» What you will do
In the passage on stuttering and dopamine receptors below, reproduce word for word the portion that runs from "In children, stuttering" up to and including "the developing brain.".

» Selected excerpt
# # #
In the previous post, we showed that stuttering may occur if there is an imbalance between the number of D2 dopamine receptors on the indirect pathway relative to the D1 receptors on the direct pathway. The D2 receptors act as a brake while the D1 receptors play the role of the gas pedal.
In children, stuttering often occurs between the ages of 3-5, many of whom recover spontaneously by age 5, while others persist through the rest of childhood, adolescence, and adulthood. What distinguishes transient childhood stuttering from stuttering that persists? The answer may lie in the ratios of D2 to D1 dopamine receptors in the developing brain.
The density of D1 receptors in the putamen increases after birth to a peak level around age 3, while the D2 density peaks around age 2. The density of D2 receptors falls after the peak, resulting in a 38% reduction by age 5 in most children. A high ratio of D2 to D1 densities in the age period between 3-5 may very well result in the stuttering evident in many children of this age group. Since D2 receptor density peaks earlier than the D1 density, the D2 to D1 density ratio may be high around the age of 3. In most children, the density ratio “normalizes” by age 5 leaving these children fluent, while this normalization process does not take place in children who go on to be persistent stutterers.
At the genomic level, there may be two types of genes related to stuttering. The first type may increase the risks of transient childhood stuttering, while the second type increases the risk of persistent stuttering. The effect of the two types of genes may be additive.
# # #
» Supplied data
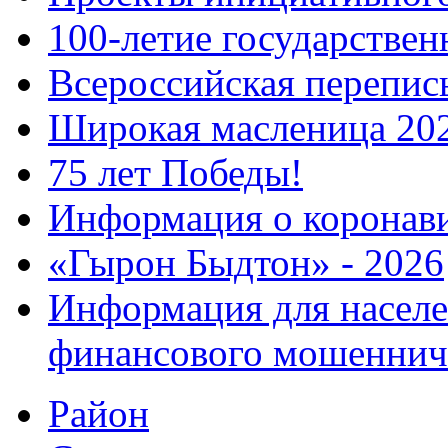
100-летие государстве
Всероссийская перепись
Широкая масленица 20
75 лет Победы!
Информация о коронав
«Гырон Быдтон» - 2026
Информация для населе
финансового мошеннич
Район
# # #
» Response
In children, stuttering often occurs between the ages of 3-5, many of whom recover spontaneously by age 5, while others persist through the rest of childhood, adolescence, and adulthood. What distinguishes transient childhood stuttering from stuttering that persists? The answer may lie in the ratios of D2 to D1 dopamine receptors in the developing brain.